But as Robert Plant chatted cosily with Princess Lilian and Jimmy Page politely clapped Nina Persson's rendition of Whole Lotta Love, the days when Led Zeppelin rampaged through the world's stadiums seemed distant.

In a packed Concert Hall in Stockholm, the Polar Music Prize was awarded for the fifteenth time. Having swapped denim for dinner suits, John Paul Jones, Jimmy Page, Robert Plant and Zoe Bonham, the daughter of John Bonham, were handed the prize by King Carl Gustaf.

In his acceptance speech, the 57 year old Robert Plant commented on how the band was recently summarized in a film clip: energetic, pioneers in the studio, experimental on stage, genre-defying, mystical, arrogant and testosterone-fuelled.

"It feels strange to see those pictures. I don't even know if I was there," he said.

He reminded the audience that in 1978 the band recorded its last album in the Polar Studio in Stockholm and referred to the groundbreaking musical journey that was Led Zeppelin's career.

"This is a special moment for me after a long adventure. Thank you."

The band broke up when drummer John Bonham died in 1980, but the music has stood the test of time. When the prize-winners were honoured in the Concert Hall, their somewhat younger Swedish colleagues were there to interpret Led Zeppelin's music.

Nina Persson from The Cardigans sang Whole Lotta Love.
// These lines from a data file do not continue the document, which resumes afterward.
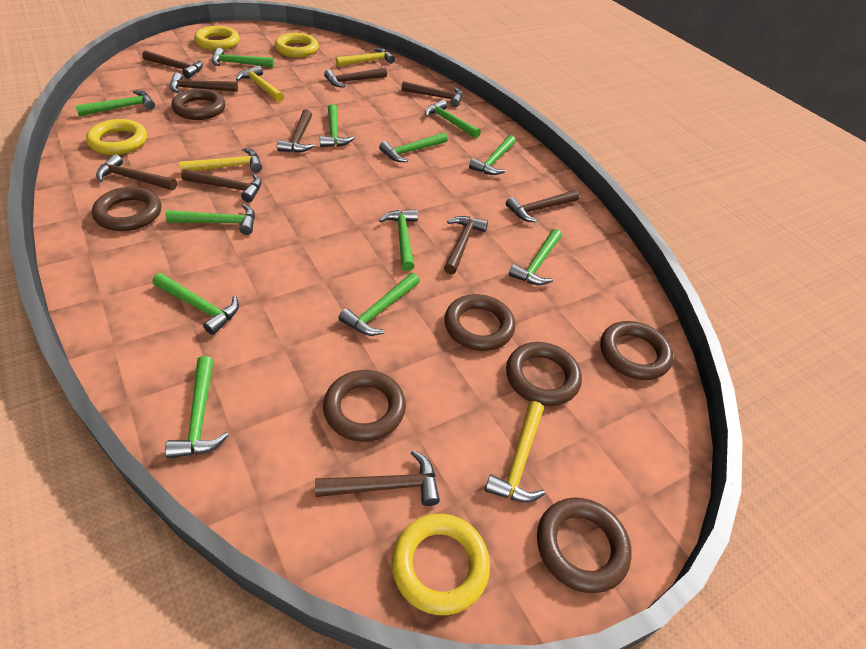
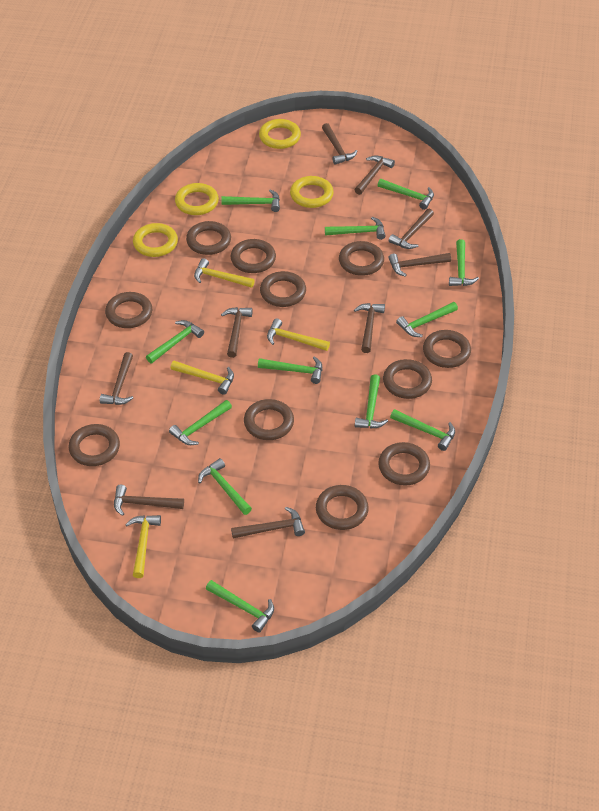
brown hammer: 10 -> 9
brown ring: 7 -> 11

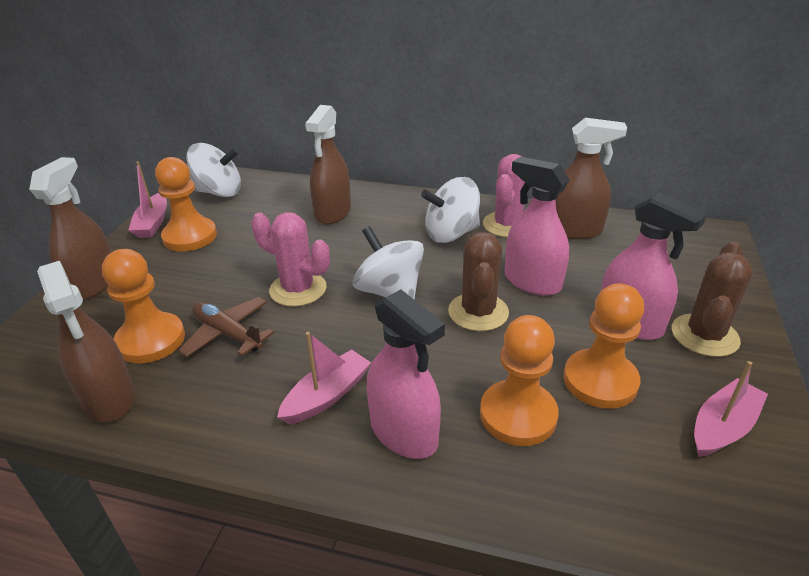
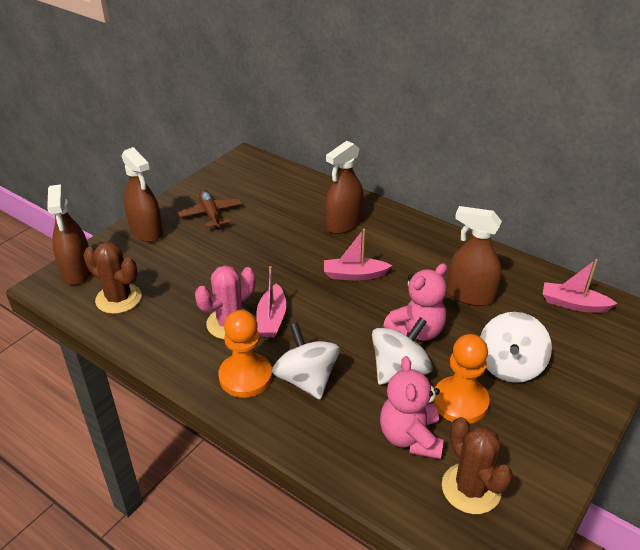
orange pawn: 4 -> 2
pink cactus: 2 -> 1
pink spray bottle: 3 -> 0
pink teddy bear: 0 -> 2

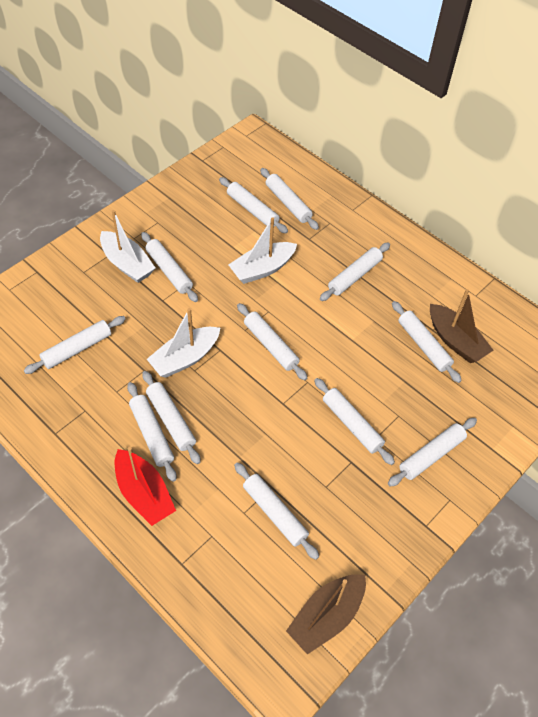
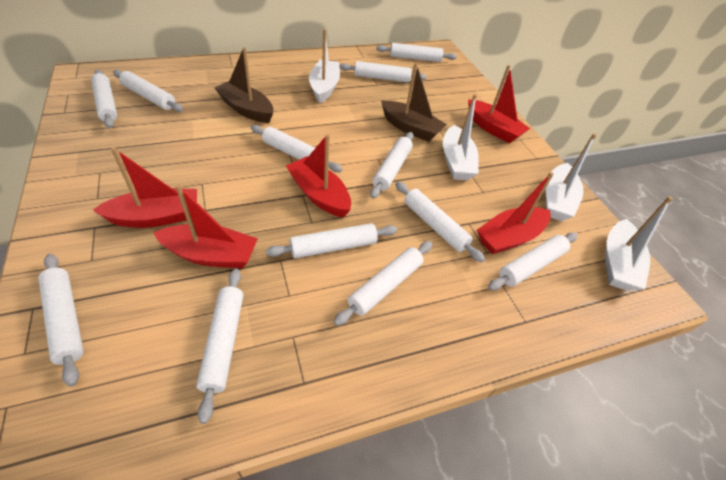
red boat: 1 -> 5
white boat: 3 -> 4

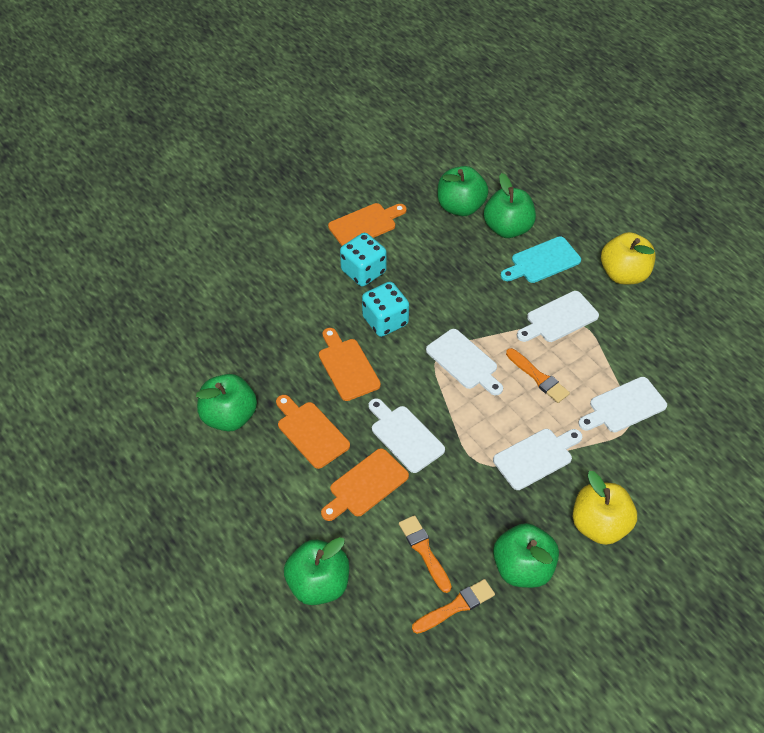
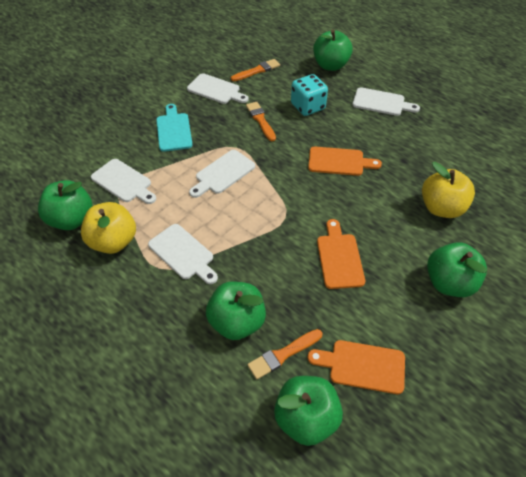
orange cutting board: 4 -> 3
turquoise dice: 2 -> 1

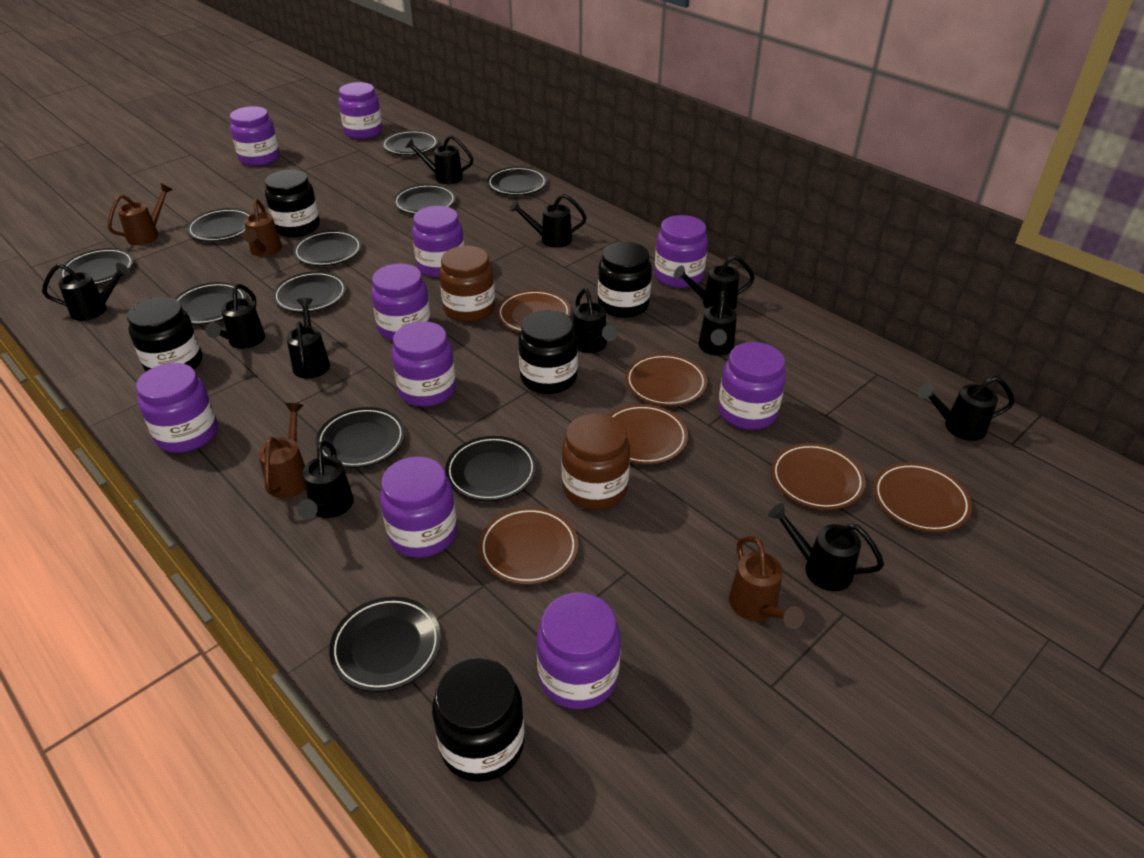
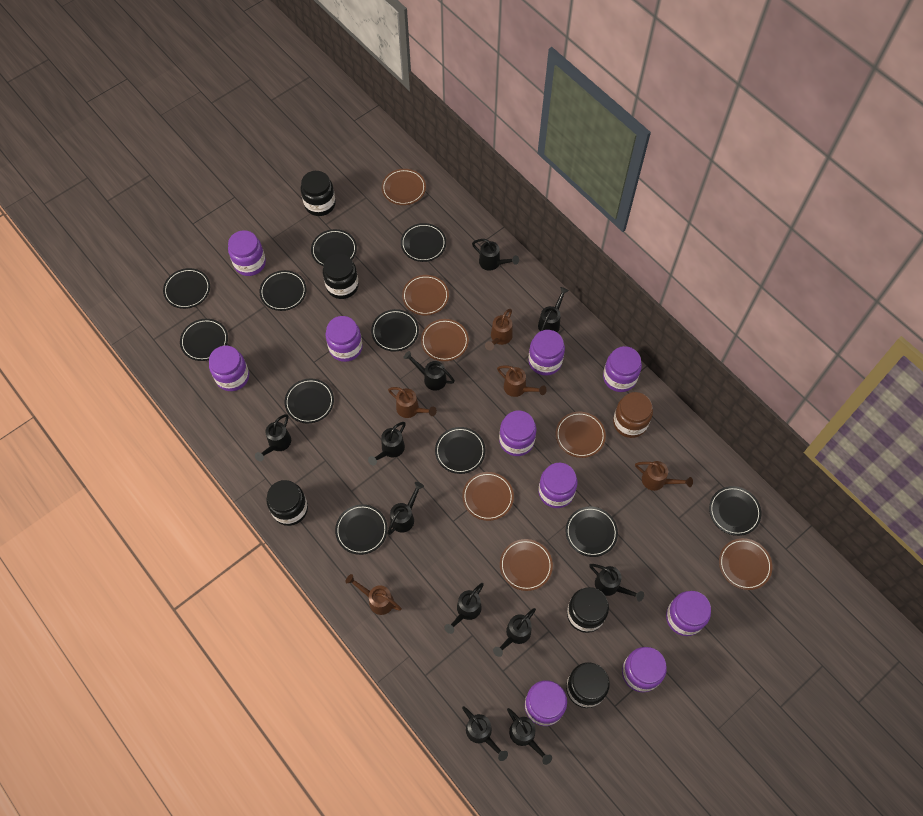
brown jar: 2 -> 1
brown plate: 6 -> 7
brown watering can: 4 -> 5

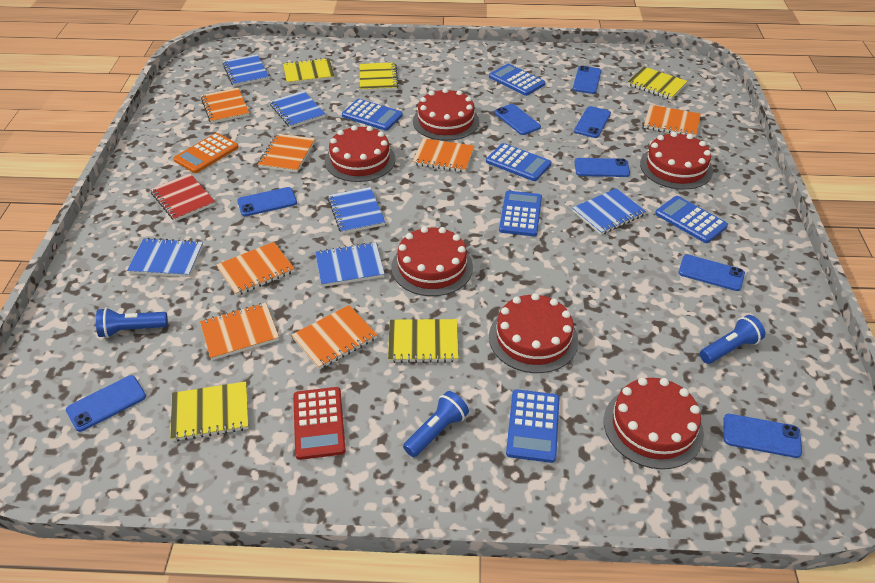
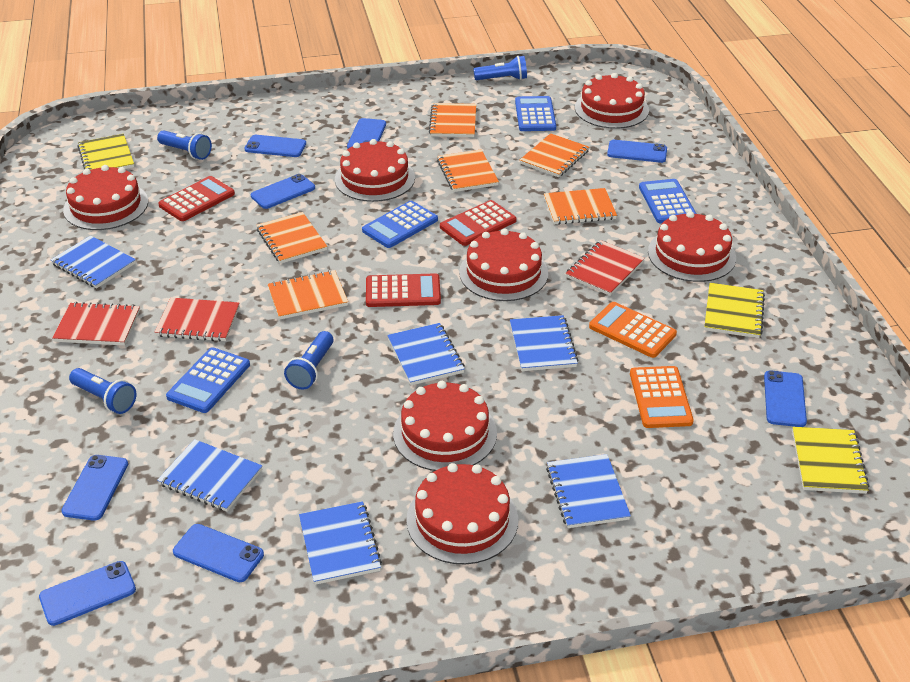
blue calculator: 6 -> 4
blue flashlight: 3 -> 4
orange calculator: 1 -> 2
orange notebook: 7 -> 6
red cake: 6 -> 7
red calculator: 1 -> 3
red notebook: 1 -> 3
yellow notebook: 5 -> 3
Then Maja Ivarsson from The Sounds bashed out Rock and Roll wearing a short dress, startling the Royal family in the front row as she crouched on her haunches.

In reference to Zeppelin's Moroccan influences, the Swedish band Soundtrack of our Lives performed Kashmir along with the Royal Philharmonic Orchestra - which, earlier in the day, had performed Shostakovich's eleventh symphony led by the other prize winner, Valery Gergiev.

In honour of the Russian conductor, the mezzo soprano Ekaterina Sementchuk sang Adieu, from Tchaikovsky's Maid of Orleans.

"I think of my mother, who couldn't be here today, and my youth in the Caucasus over 40 years ago," said Gergiev, in an emotional aceptance speech.

After the ceremony, the Grand Hotel hosted a banquet, which was followed by a party at Berns.